A: When you talk about Japanese baseball, it’s based on strategy — Japanese baseball has a pretty good strategy. I mean, when you talk about Japanese baseball, it doesn’t have too many power hitters. They tend to study more about the game, playing small baseball more.
One thing that pops up from Japanese baseball, the defense is very good, one of the best in the whole world. When you talk in the United States about Japanese players, automatically you say, he has a good defense. They play good baseball, sound baseball. That’s what I get from Japanese baseball.
Building good communication
Q: Before you took over, the BayStars were hovering between fifth and sixth in the Central League, but after you became manager the team has finished third the past two years. What changes did you bring to the BayStars?
A: Basically, many changes. Of course, it was a little bit hard for me to install my mentality into the players’ mind. I knew it was going to take a little bit longer, so little by little I was trying to teach a new baseball to the team, to the players. The players were adjusting very good. For example, bunting. Some newer strategy — instead of using a sacrifice bunt, I use a safety bunt; instead of using a hit and run, I used a line hit. It’s almost the same, but it has a different image. I wanted to install something new in the team.
I also wanted to build very good communication with my players. A lot of people think that communication is just talking to your players, but I believe communication is not only that: communication is asking questions to your players, listening to your players and then answering your players to try to find the best way for you to fix their mistakes. So, listening to the players is communication.
Q: Compared to your time as a player, you have more authority as a manager. Are their some shoganai things you are now able to change as a manager?
A: Of course, there are a couple of things, little things here and there you can change as a manager, maybe we do it this way it’s probably better, I feel you do it that way it’s better.

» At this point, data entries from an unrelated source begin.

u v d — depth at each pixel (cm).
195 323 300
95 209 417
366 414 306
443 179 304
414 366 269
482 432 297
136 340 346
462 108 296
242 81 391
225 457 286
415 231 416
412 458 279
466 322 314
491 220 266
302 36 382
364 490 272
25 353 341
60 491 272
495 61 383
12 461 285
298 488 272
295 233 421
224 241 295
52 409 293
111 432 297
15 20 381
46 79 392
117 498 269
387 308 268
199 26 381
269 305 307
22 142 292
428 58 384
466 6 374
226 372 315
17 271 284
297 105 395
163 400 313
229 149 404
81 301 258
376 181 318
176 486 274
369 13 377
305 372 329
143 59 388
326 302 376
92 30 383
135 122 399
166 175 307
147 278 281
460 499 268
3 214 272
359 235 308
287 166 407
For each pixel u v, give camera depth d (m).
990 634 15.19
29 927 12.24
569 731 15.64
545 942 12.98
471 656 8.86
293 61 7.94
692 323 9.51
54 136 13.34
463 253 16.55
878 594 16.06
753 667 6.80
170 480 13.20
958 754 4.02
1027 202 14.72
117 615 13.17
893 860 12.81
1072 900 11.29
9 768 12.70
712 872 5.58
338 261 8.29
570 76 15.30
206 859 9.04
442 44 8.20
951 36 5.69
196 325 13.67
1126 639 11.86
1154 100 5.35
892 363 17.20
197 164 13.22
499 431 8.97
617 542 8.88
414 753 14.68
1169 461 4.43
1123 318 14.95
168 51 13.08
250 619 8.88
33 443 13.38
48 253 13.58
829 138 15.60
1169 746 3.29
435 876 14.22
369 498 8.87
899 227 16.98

But of course, I still have to talk to my boss and get permission from my boss, as anybody else does. But I always request, give my ideas, and then if they think it’s the best way we go that way. But if they think no, we need to wait a little bit longer for this, then that’s it. So I created new rules of communication with the coaching staff in the top team and farm team. And that is working very, very well at this moment. So that’s something I can see is changing, and it’s going in a very good direction.
Q: Putting aside baseball, are there any other cities or noted spots in Japan you particularly like?
A: I really like Gunma [Prefecture]. I really like to go to onsen [hot springs], I’m always in the onsen, Ikaho Onsen. That’s the place that I always go to, my wife also likes it. I’ve started to like sumo as well, because of my good friend [sumo wrestler] Yoshikaze.
(This interview was conducted by Japan News Staff Writer Hiromu Namiki.)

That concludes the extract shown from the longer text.